The Truth in Lending Act requires disclosures of terms such as annual percentage rates for consumer loans, but “no such disclosure requirements exist for small business lending,” the Opportunity Finance Network wrote in 2020, in a piece warning of the risk of predatory small business lending. The network is an association of community development financial institutions.

At the November event at Café Moso, Menendez said many loan companies have preyed on the desperation of business owners seeking financial relief during the pandemic. He said they provide easy approvals “with little to no documentation requirements and funding in under 24 hours.” 

“They’re often not transparent about their loans and small businesses end up taking on debt,” Menendez said at the event. “[The business owners] do not understand, cannot afford and then struggle to replay.” 

The Small Business Lending Disclosure Act of 2021 was introduced in November. It would give the Consumer Financial Protection Bureau the same authority for small business financing that it currently has for consumer financial products. It includes provisions to require disclosures of interest rates, finance charges, payment amounts, collateral requirements and other loan terms.

“In recent years, online lending for entrepreneurs and small businesses has grown, while many of these financial products are fair and help meet entrepreneurs’ capital needs, some carry enormous interest rates that can exceed 80% or even rise above triple digits without the rates being fully disclosed to borrowers,” Velázquez’s office said in an announcement of the legislation.

So far, the bill hasn’t advanced in either chamber.

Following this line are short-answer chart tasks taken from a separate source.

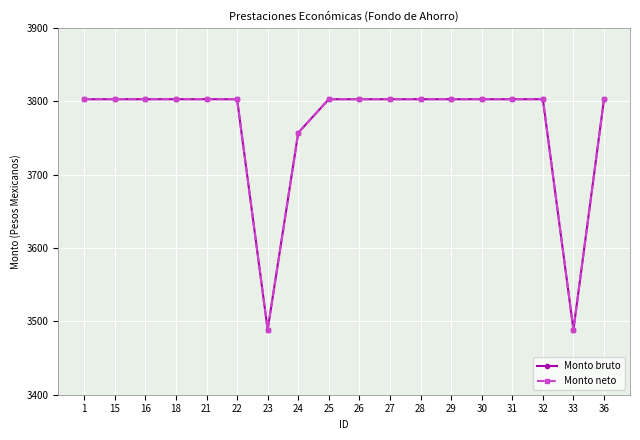

Does the chart have visible grid lines?

Yes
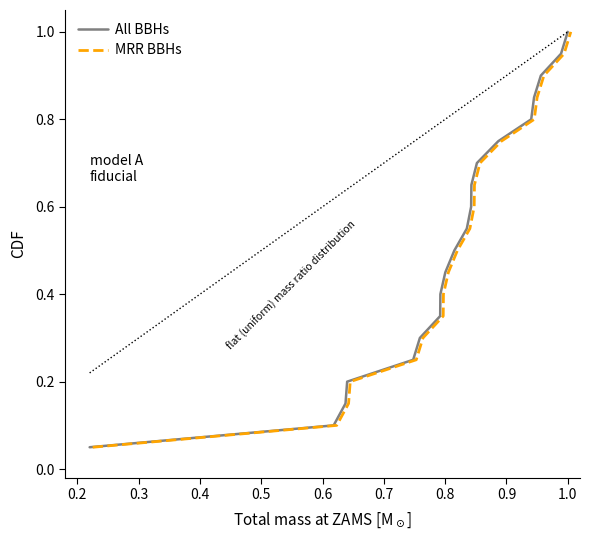

What is the sum of all All BBHs values?

10.5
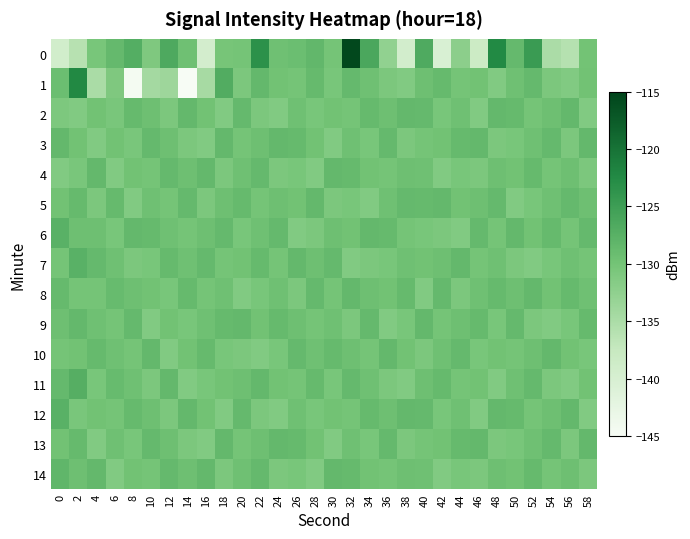

What is the greatest value displayed?

-115.5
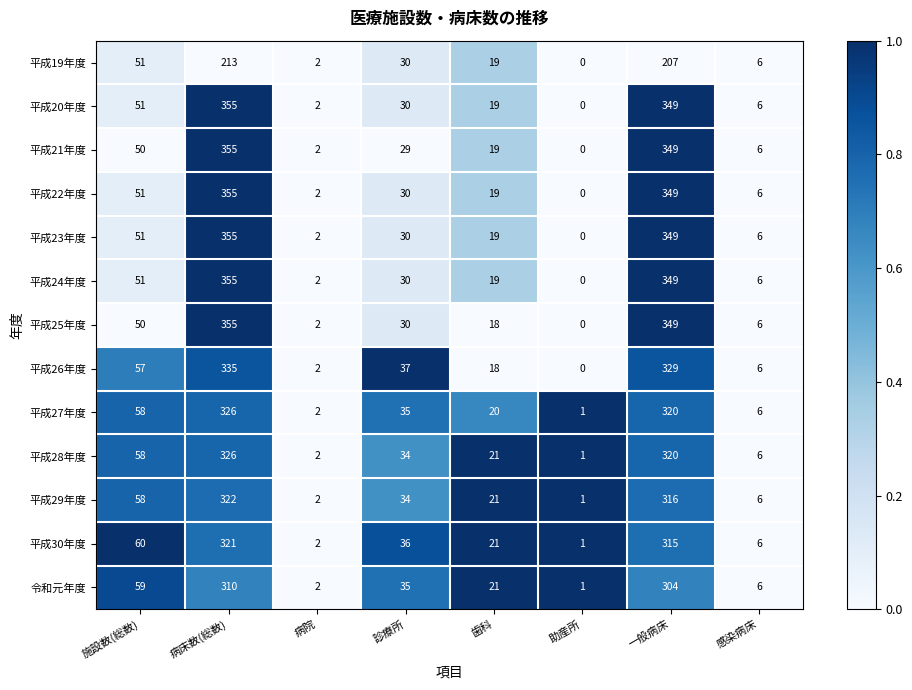

True or false: 平成20年度 has a value of -140 at 助産所.

False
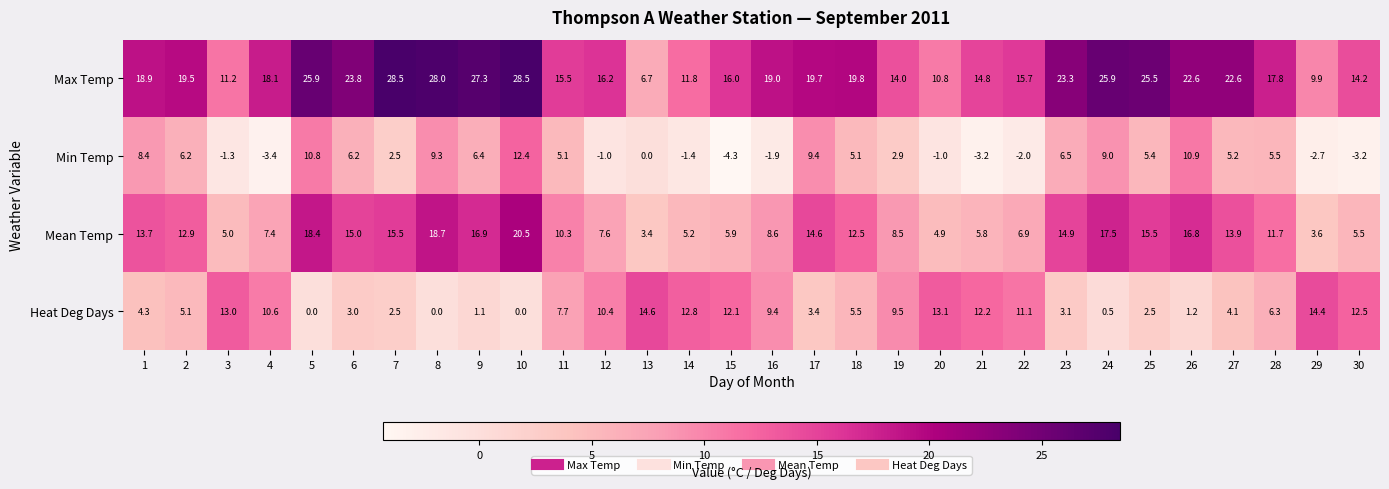

The value of Max Temp at 9 is 27.3. True or false?

True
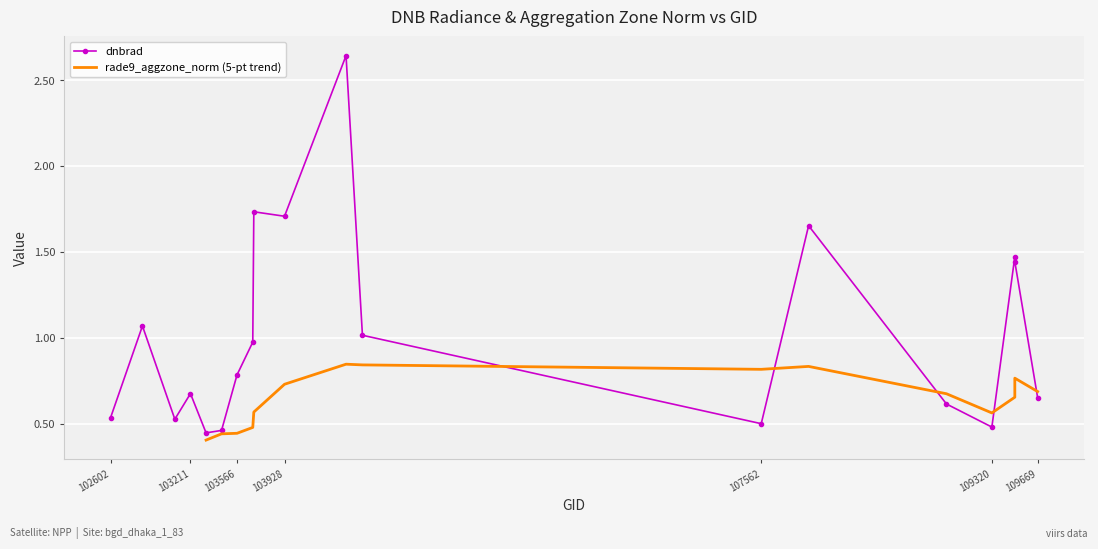

How many points are lower than both their immediate neighbors (excluding endpoints)?

5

“I think that the legislation is more to curtail the aggressiveness of these people thinking there’s nobody policing them,” Floyd said. 

Floyd said she has learned from her experience, which prompted her to start teaching small, informal entrepreneurial workshops for small business owners. Anyone interested can email her about at stgi@gmail.com.

At the workshops, she shares her experiences as a business owner. She said she hopes she’ll help other business owners, both new and seasoned, to avoid the mistakes she made. 

Floyd said the experience she went through with the loan company made her stronger because it required her to pay closer attention to what is going on with her finances.